III Le pétrole comme arme de pression et
d'indépendance
A. La gestion de la rente pétrolière
« Rendre le pétrole au
peuple » : tel est le mot d'ordre affiché par Hugo
Chavez lors de son élection. Ceci passera par « une
redistribution de la dépense publique en faveur des secteurs
populaires » avait il annoncé. Nous avons pu noter dans
la partie précédente que en effet son programme
politique était essentiellement basé envers les plus
démunis.
Ceci est d'abord passé par la reprise en main de la
compagnie pétrolière nationale : la PDVSA. En effet,
partant du bilan que la part des recettes perçues sur les exportations
et versées par la PDVSA à l'Etat s'était constamment
amenuisée, passant de 70,6% en 1981 à 38,6% en 2000, Hugo Chavez
a réformé en profondeur cette compagnie. Pour cela, depuis
Novembre 2004 M. Rafael Raminez Carreno cumule les mandats de ministre de
l'énergie et du pétrole ; et de président de la
PDVSA. Ceci a eu un effet quasi immédiat car en 2004 sur un chiffre
d'affaires de 60 milliards de dollars, la contribution de la PDVSA au budget
national s'est élevée à 11,4 milliards de dollars soit
environ 50% des recettes fiscales.

--

Consignes:
**A.** Extrayez du texte sur la gestion de la rente pétrolière le passage qui va de « Ceci est d'abord » jusqu'à « des recettes fiscales. ».
**B.** Rédigez la suite du texte sur la gestion de la rente pétrolière, en reprenant après sa dernière phrase.

--

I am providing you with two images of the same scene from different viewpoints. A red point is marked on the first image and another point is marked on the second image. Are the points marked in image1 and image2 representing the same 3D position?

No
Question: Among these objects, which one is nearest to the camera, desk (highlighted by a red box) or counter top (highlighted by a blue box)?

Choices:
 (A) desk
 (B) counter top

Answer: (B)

--

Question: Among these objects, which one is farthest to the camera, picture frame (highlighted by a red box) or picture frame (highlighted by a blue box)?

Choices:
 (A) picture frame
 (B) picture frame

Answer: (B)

--

Réponses attendues:
**A.**
Ceci est d'abord passé par la reprise en main de la
compagnie pétrolière nationale : la PDVSA. En effet,
partant du bilan que la part des recettes perçues sur les exportations
et versées par la PDVSA à l'Etat s'était constamment
amenuisée, passant de 70,6% en 1981 à 38,6% en 2000, Hugo Chavez
a réformé en profondeur cette compagnie. Pour cela, depuis
Novembre 2004 M. Rafael Raminez Carreno cumule les mandats de ministre de
l'énergie et du pétrole ; et de président de la
PDVSA. Ceci a eu un effet quasi immédiat car en 2004 sur un chiffre
d'affaires de 60 milliards de dollars, la contribution de la PDVSA au budget
national s'est élevée à 11,4 milliards de dollars soit
environ 50% des recettes fiscales.

**B.**
Toutefois « en dessous de 29 dollars le baril,
la PDVSA ne pourra plus fournir un tel effort financier » ceci
nous explique pourquoi Hugo Chavez tente aujourd'hui de maintenir un prix du
baril le plus haut possible via une pression sur l'OPEP. Son plaidoyer en
faveur d'une remontée du prix du pétrole et allé, en Mars
dernier, jusqu'à s'opposer à une augmentation des quotas de
l'OPEP contribuant au reflux des prix. N'oublions pas au passage que l'OPEP fut
fondée sur une idée du ..... Venezuela ; ceci lui
confère un rôle primordiale et historique dans l'organisation
comme le souligne les dirigeants de l'Arabie Saoudite. De plus on peut dire que
le président Vénézuelien fait d'une pierre deux
coups car en maintenant un prix du baril haut il s'assure de fortes
recettes fiscales et il continue sa politique anti-américaine car les
Etats-Unis restent à ce jour les principaux importateurs de
pétrole. En effet, les Etats-Unis sont très dépendants du
pétrole et plus particulièrement de son prix qui peut rapidement
faire chuter le Dow Jones ou ralentir la croissance américaine.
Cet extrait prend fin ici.